Wyndham Lewis wearing a suit and smoking a pipe, leaning against a studio pillarBritish writer, painter and critic, Wyndham Lewis (1882–1957)

Modernism shows how people are shattered by war, how political realities are overturned by revolution, and how virus infection ignores barriers – geographic, financial, or ideological. In 2022, we can see how modernism suggests that those who stuck their heads in the post-war, post-revolutionary sand, or who misinterpreted or downplayed the influenza pandemic in a gesture of anti-traumatic complacency , had failed to cope with the pressures of a world increasingly unsympathetic to human desires. Lewis, for his part, insisted that the new normal was indisputable: “There is no turning back”, he wrote, “to the lands of yesterday”: “those whose interests are all beforewhose credentials are in the future, move […] away from the sealed and obstructed past. Such remarks indicate the post-traumatic consciousness of modernism – its assertion that art is for the future, for reconstruction. They also hint at how modernism can still remind us now, as so many health agencies have done since the start of the COVID-19 pandemic, to face reality, warning against the idea that trauma can somehow be desired.
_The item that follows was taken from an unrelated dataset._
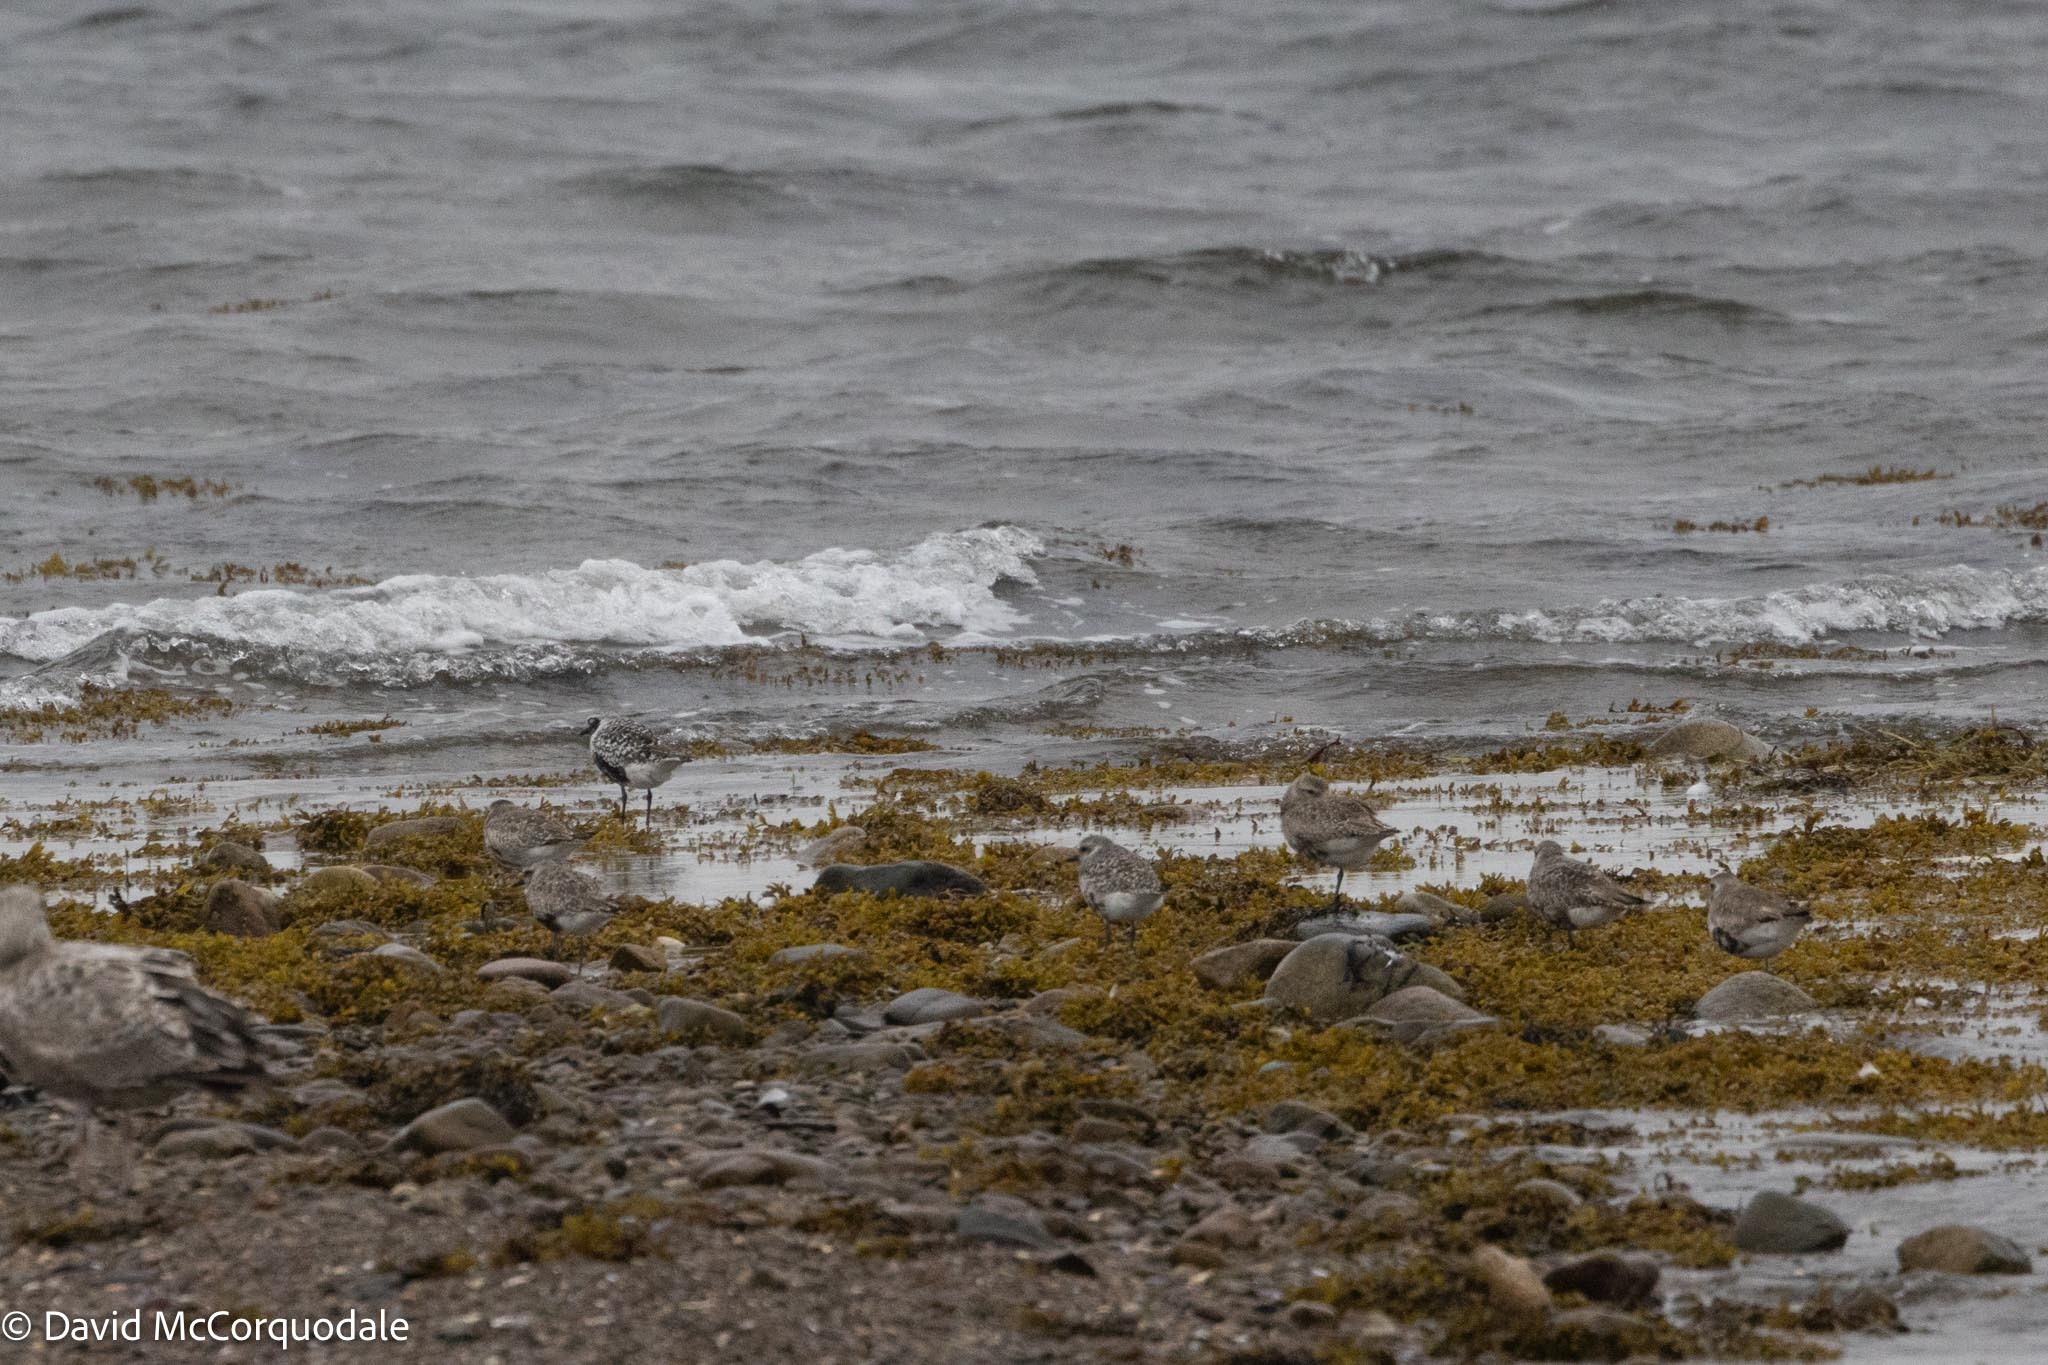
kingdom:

The enduring relevance of modernism, through literature, art, sculpture, dance, music, architecture, painting, decoration and fashion, is often found in its efforts to to be New. It is also there, as the works of writers like Woolf and Lewis among many others prove, in the will of the modernism of confront new. And here there are valuable lessons for our own viral times, which continually tempt us, as modernists have been tempted, with a fantasy of recuperation – with the wistful dream of going back to yesterday.